DR Congo confirms 2 cases of Ebola virus
Two cases of the Ebola virus disease have been confirmed by a lab report in the Democratic Republic of Congo (DRC), according to a source from the Ministry of Health on Tuesday.
The two cases were confirmed by the laboratory of the National Institute of Biomedical Research in Equateur Province, northwestern DRC, said the source.
NAN reports that in the 2014 to 2015 outbreak, 11,000 people died, mainly in Sierra Leone, Guinea, and Liberia.
The last outbreak of Ebola in the DRC was in 2014 and killed more than 40 people.
Of the nine people suspected to have contracted the deadly virus, three died, with one case of Ebola confirmed through tests at the national laboratory in the capital Kinshasa, WHO Congo representative Allarangar Yokouide said in a statement.
People began to get sick on or after 22 April in Bas-Uele province in the country’s far north, he added.
The region affected lies 1,300km north-east of Kinshasa, close to the border with the Central African Republic.
“It is in a very remote zone, very forested, so we are a little lucky.

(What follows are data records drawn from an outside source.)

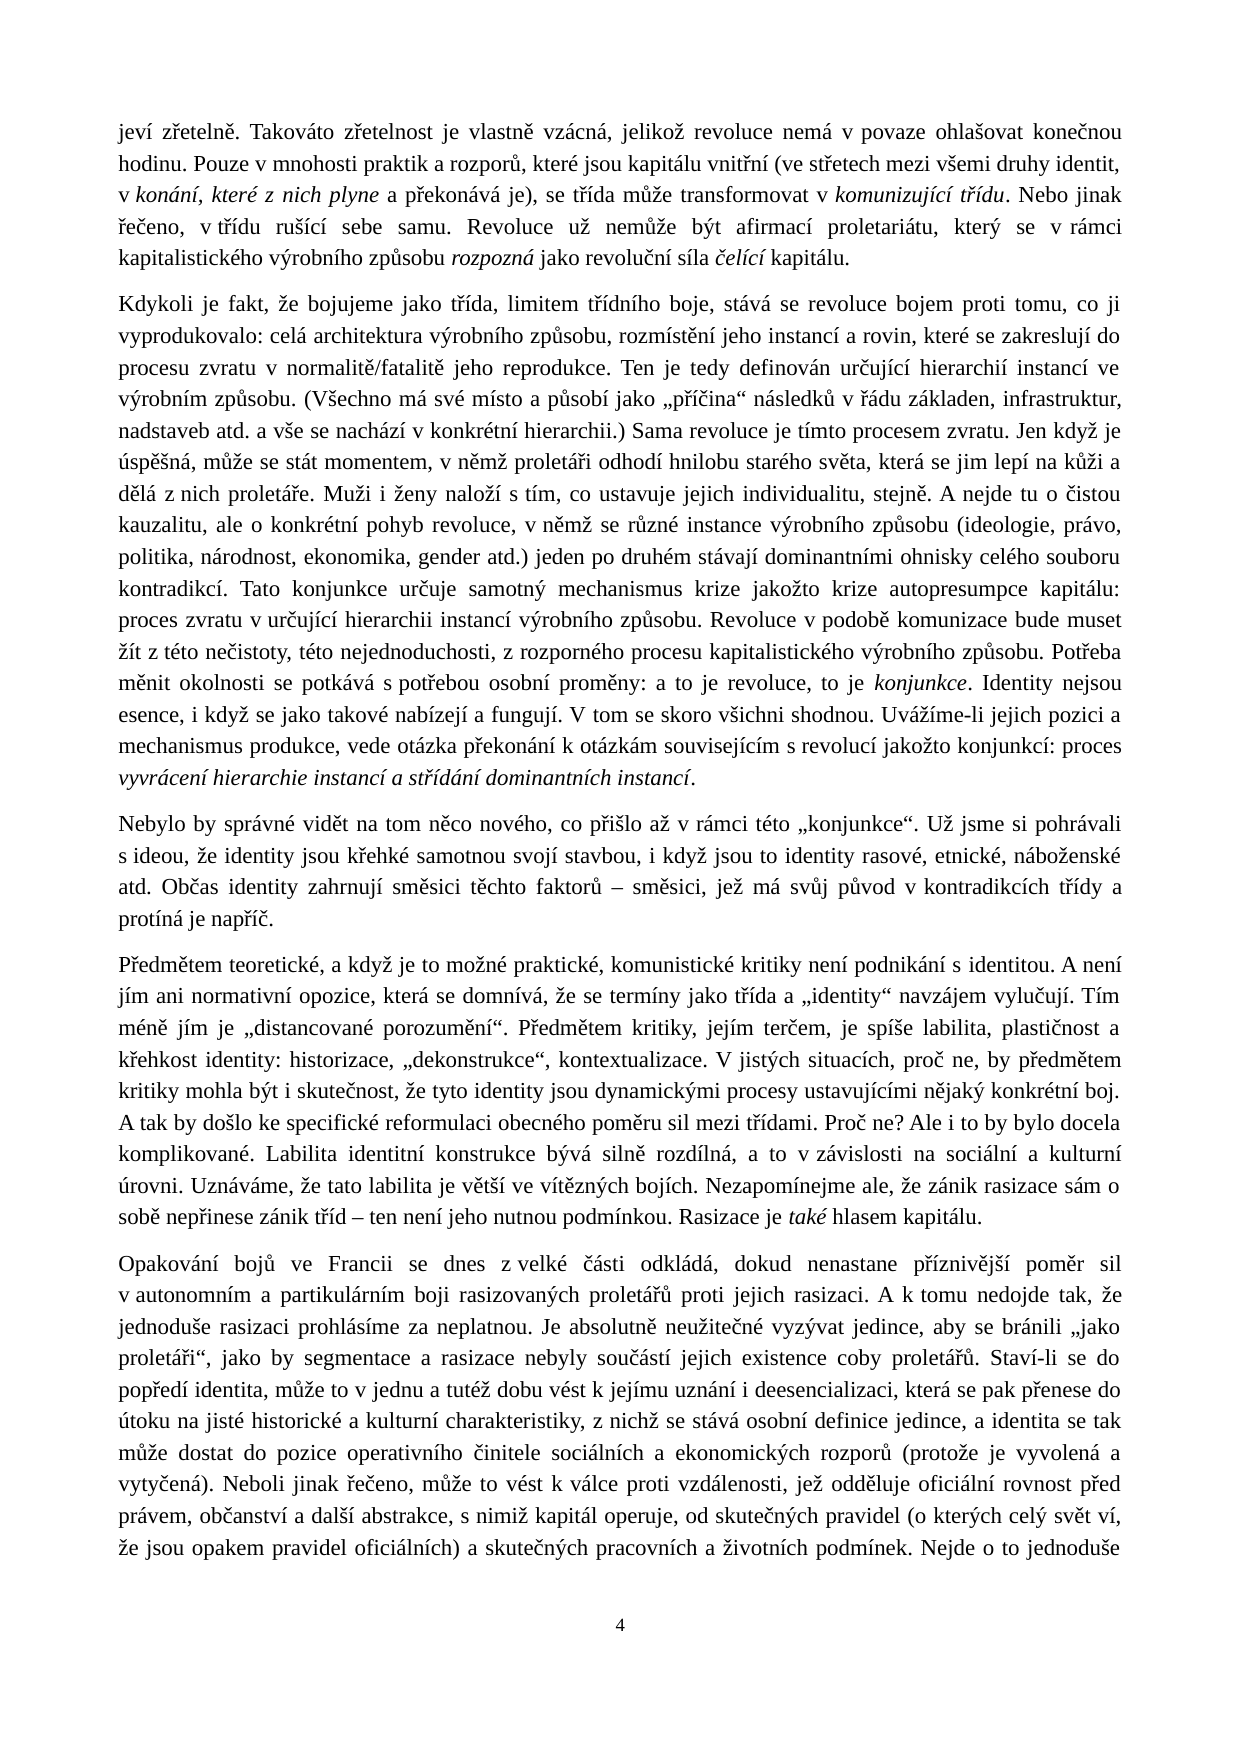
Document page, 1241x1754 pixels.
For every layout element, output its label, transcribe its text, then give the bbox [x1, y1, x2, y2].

text Kdykoli je fakt, že bojujeme jako třída, limitem třídního boje, stává se revoluce bojem proti tomu, co ji vyprodukovalo: celá architektura výrobního způsobu, rozmístění jeho instancí a rovin, které se zakreslují do procesu zvratu v normalitě/fatalitě jeho reprodukce. Ten je tedy definován určující hierarchií instancí ve výrobním způsobu. (Všechno má své místo a působí jako „příčina“ následků v řádu základen, infrastruktur, nadstaveb atd. a vše se nachází v konkrétní hierarchii.) Sama revoluce je tímto procesem zvratu. Jen když je úspěšná, může se stát momentem, v němž proletáři odhodí hnilobu starého světa, která se jim lepí na kůži a dělá z nich proletáře. Muži i ženy naloží s tím, co ustavuje jejich individualitu, stejně. A nejde tu o čistou kauzalitu, ale o konkrétní pohyb revoluce, v němž se různé instance výrobního způsobu (ideologie, právo, politika, národnost, ekonomika, gender atd.) jeden po druhém stávají dominantními ohnisky celého souboru kontradikcí. Tato konjunkce určuje samotný mechanismus krize jakožto krize autopresumpce kapitálu: proces zvratu v určující hierarchii instancí výrobního způsobu. Revoluce v podobě komunizace bude muset žít z této nečistoty, této nejednoduchosti, z rozporného procesu kapitalistického výrobního způsobu. Potřeba měnit okolnosti se potkává s potřebou osobní proměny: a to je revoluce, to je konjunkce. Identity nejsou esence, i když se jako takové nabízejí a fungují. V tom se skoro všichni shodnou. Uvážíme-li jejich pozici a mechanismus produkce, vede otázka překonání k otázkám souvisejícím s revolucí jakožto konjunkcí: proces vyvrácení hierarchie instancí a střídání dominantních instancí. [118, 291, 1122, 790]
text Opakování bojů ve Francii se dnes z velké části odkládá, dokud nenastane příznivější poměr sil v autonomním a partikulárním boji rasizovaných proletářů proti jejich rasizaci. A k tomu nedojde tak, že jednoduše rasizaci prohlásíme za neplatnou. Je absolutně neužitečné vyzývat jedince, aby se bránili „jako proletáři“, jako by segmentace a rasizace nebyly součástí jejich existence coby proletářů. Staví-li se do popředí identita, může to v jednu a tutéž dobu vést k jejímu uznání i deesencializaci, která se pak přenese do útoku na jisté historické a kulturní charakteristiky, z nichž se stává osobní definice jedince, a identita se tak může dostat do pozice operativního činitele sociálních a ekonomických rozporů (protože je vyvolená a vytyčená). Neboli jinak řečeno, může to vést k válce proti vzdálenosti, jež odděluje oficiální rovnost před právem, občanství a další abstrakce, s nimiž kapitál operuje, od skutečných pravidel (o kterých celý svět ví, že jsou opakem pravidel oficiálních) a skutečných pracovních a životních podmínek. Nejde o to jednoduše [118, 1249, 1122, 1560]
text Předmětem teoretické, a když je to možné praktické, komunistické kritiky není podnikání s identitou. A není jím ani normativní opozice, která se domnívá, že se termíny jako třída a „identity“ navzájem vylučují. Tím méně jím je „distancované porozumění“. Předmětem kritiky, jejím terčem, je spíše labilita, plastičnost a křehkost identity: historizace, „dekonstrukce“, kontextualizace. V jistých situacích, proč ne, by předmětem kritiky mohla být i skutečnost, že tyto identity jsou dynamickými procesy ustavujícími nějaký konkrétní boj. A tak by došlo ke specifické reformulaci obecného poměru sil mezi třídami. Proč ne? Ale i to by bylo docela komplikované. Labilita identitní konstrukce bývá silně rozdílná, a to v závislosti na sociální a kulturní úrovni. Uznáváme, že tato labilita je větší ve vítězných bojích. Nezapomínejme ale, že zánik rasizace sám o sobě nepřinese zánik tříd – ten není jeho nutnou podmínkou. Rasizace je také hlasem kapitálu. [118, 951, 1122, 1230]
text jeví zřetelně. Takováto zřetelnost je vlastně vzácná, jelikož revoluce nemá v povaze ohlašovat konečnou hodinu. Pouze v mnohosti praktik a rozporů, které jsou kapitálu vnitřní (ve střetech mezi všemi druhy identit, v konání, které z nich plyne a překonává je), se třída může transformovat v komunizující třídu. Nebo jinak řečeno, v třídu rušící sebe samu. Revoluce už nemůže být afirmací proletariátu, který se v rámci kapitalistického výrobního způsobu rozpozná jako revoluční síla čelící kapitálu. [118, 118, 1122, 271]
text Nebylo by správné vidět na tom něco nového, co přišlo až v rámci této „konjunkce“. Už jsme si pohrávali s ideou, že identity jsou křehké samotnou svojí stavbou, i když jsou to identity rasové, etnické, náboženské atd. Občas identity zahrnují směsici těchto faktorů – směsici, jež má svůj původ v kontradikcích třídy a protíná je napříč. [118, 810, 1122, 931]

But we always take this very seriously,” WHO Congo spokesman Eric Kabambi said.
The WHO described the outbreak as “a public health crisis of international importance”.
It said the first teams of experts, including epidemiologists, biologists and hygiene specialists had been dispatched and were due to arrive in the affected region by Friday or Saturday.
No need to panic: Tulip Mazumdar, BBC Global Health correspondent
While this outbreak will be extremely worrying for communities in this remote part of northern DR Congo, it is important to remember that the country has stamped out more Ebola outbreaks than any other place on earth.
It is well practiced in fighting the deadly virus.
Ebola was first identified in DR Congo (then Zaire) in 1976.
Since then, there have been at least eight in the country.
The last was in 2014, when – at the same time – parts of West Africa were fighting a separate outbreak, the worst in history.
DR Congo was able to bring an end to its epidemic within four months. In West Africa, which had never experienced an Ebola outbreak before, it took two years.
Authorities in the DR Congo will need to act quickly to contain the virus, and ensure it doesn’t spread to more populated areas.
This time, for the first time, health officials have another weapon they can use. The world has an experimental vaccine that could be deployed if needed.